Задание 1 ▸ Подсчитайте, в скольких строках записей встречается слово «rechargeable». Укажите только число.

==== Приведённый текст

В 1546 году, после смерти вице-короля Нуньеса Велы, Карвахаль, по сообщениям, обратился к Гонсало Писарро в Лиме со следующими, поистине шекспировскими строками:
«Сир! После того, как вице-король был убит и его отрубленная голова выставлена на лобном месте, после битвы, которая велась против королевского штандарта, едва ли можно надеяться получить прощение или договориться о компромиссе – даже если ваша светлость найдет убедительнейшие извинения своим действиям и выставит себя невиннее грудного младенца. Также не можете вы верить словам или обещаниям, какие бы заверения вам ни предоставили, до тех пор, пока не объявите себя королем и не возьмете бразды правления в свои руки, не дожидаясь, пока другой вручит вам их, и не наденете на свою голову корону, и не распределите все земли, какие еще не заняты, между своими друзьями и помощниками.
И если то, что дает вам король, остается в силе лишь на протяжении двух поколений, вы должны сделать это постоянным титулом и создавать собственных герцогов, маркизов и графов, учреждать военные ордена с теми же званиями и титулами, что и в Испании, и назначать им святых покровителей и регалии, какие сочтете нужными. Опеределите для рыцарей новых орденов доходы и пенсии, чтобы они могли содержать себя в порядке и жить, ни о чем не заботясь.

========
==== Записи данных

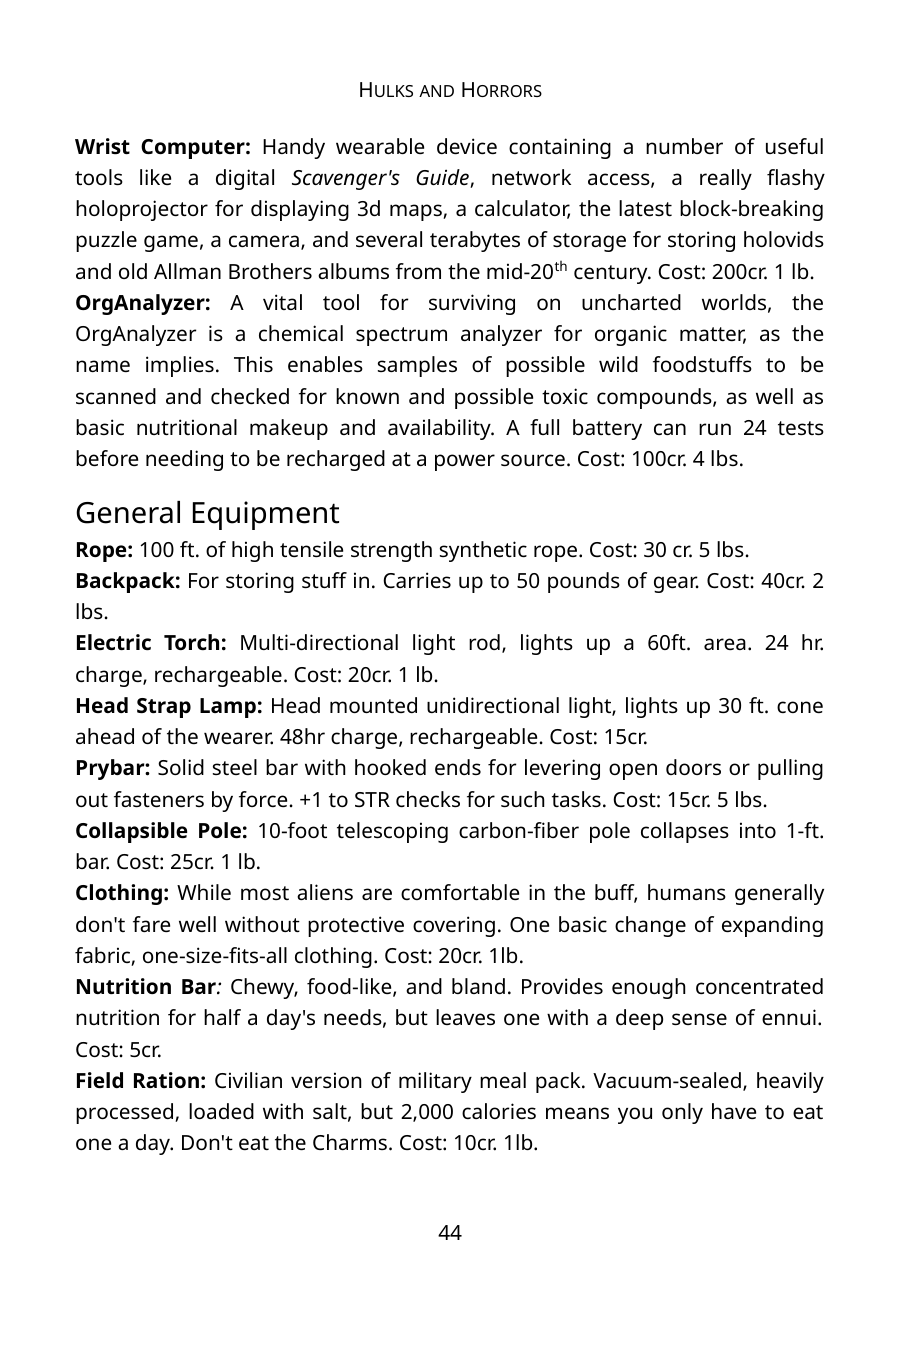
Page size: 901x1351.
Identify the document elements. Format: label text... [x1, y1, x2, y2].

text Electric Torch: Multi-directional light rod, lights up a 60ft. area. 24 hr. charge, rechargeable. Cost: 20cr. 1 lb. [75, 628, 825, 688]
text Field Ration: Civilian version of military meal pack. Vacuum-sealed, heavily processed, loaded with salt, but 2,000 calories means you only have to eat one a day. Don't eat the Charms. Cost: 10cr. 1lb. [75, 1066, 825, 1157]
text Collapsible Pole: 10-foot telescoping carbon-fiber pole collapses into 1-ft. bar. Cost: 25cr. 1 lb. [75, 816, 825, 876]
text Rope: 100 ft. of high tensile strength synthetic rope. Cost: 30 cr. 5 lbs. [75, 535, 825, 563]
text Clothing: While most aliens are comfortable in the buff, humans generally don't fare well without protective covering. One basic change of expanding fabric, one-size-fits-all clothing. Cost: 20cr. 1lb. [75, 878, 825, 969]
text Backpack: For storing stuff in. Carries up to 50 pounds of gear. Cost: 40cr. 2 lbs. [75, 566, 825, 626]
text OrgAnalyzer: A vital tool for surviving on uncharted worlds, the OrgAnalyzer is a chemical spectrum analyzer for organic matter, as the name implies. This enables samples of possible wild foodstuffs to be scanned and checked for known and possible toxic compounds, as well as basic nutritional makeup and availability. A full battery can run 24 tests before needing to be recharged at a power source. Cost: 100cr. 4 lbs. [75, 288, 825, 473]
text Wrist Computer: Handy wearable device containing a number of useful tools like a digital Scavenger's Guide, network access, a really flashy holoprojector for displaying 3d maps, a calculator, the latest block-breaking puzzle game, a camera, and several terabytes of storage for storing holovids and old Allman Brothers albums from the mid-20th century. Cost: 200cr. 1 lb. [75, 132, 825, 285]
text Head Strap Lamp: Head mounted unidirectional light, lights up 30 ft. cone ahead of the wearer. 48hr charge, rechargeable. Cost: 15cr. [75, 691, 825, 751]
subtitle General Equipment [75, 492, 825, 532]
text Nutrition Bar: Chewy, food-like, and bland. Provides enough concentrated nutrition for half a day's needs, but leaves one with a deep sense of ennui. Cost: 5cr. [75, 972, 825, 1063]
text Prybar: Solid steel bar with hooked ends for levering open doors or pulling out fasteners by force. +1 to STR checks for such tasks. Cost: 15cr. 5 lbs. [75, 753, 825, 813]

========

Задание 2 ▸ Замените «младенца» на «ребенка» в отрывке из текста о речи Карвахаля: начните со слов «В 1546 году, после» и остановитесь после слов «друзьями и помощниками.».

Результат 1 ▸ 2

Результат 2 ▸
В 1546 году, после смерти вице-короля Нуньеса Велы, Карвахаль, по сообщениям, обратился к Гонсало Писарро в Лиме со следующими, поистине шекспировскими строками:
«Сир! После того, как вице-король был убит и его отрубленная голова выставлена на лобном месте, после битвы, которая велась против королевского штандарта, едва ли можно надеяться получить прощение или договориться о компромиссе – даже если ваша светлость найдет убедительнейшие извинения своим действиям и выставит себя невиннее грудного ребенка. Также не можете вы верить словам или обещаниям, какие бы заверения вам ни предоставили, до тех пор, пока не объявите себя королем и не возьмете бразды правления в свои руки, не дожидаясь, пока другой вручит вам их, и не наденете на свою голову корону, и не распределите все земли, какие еще не заняты, между своими друзьями и помощниками.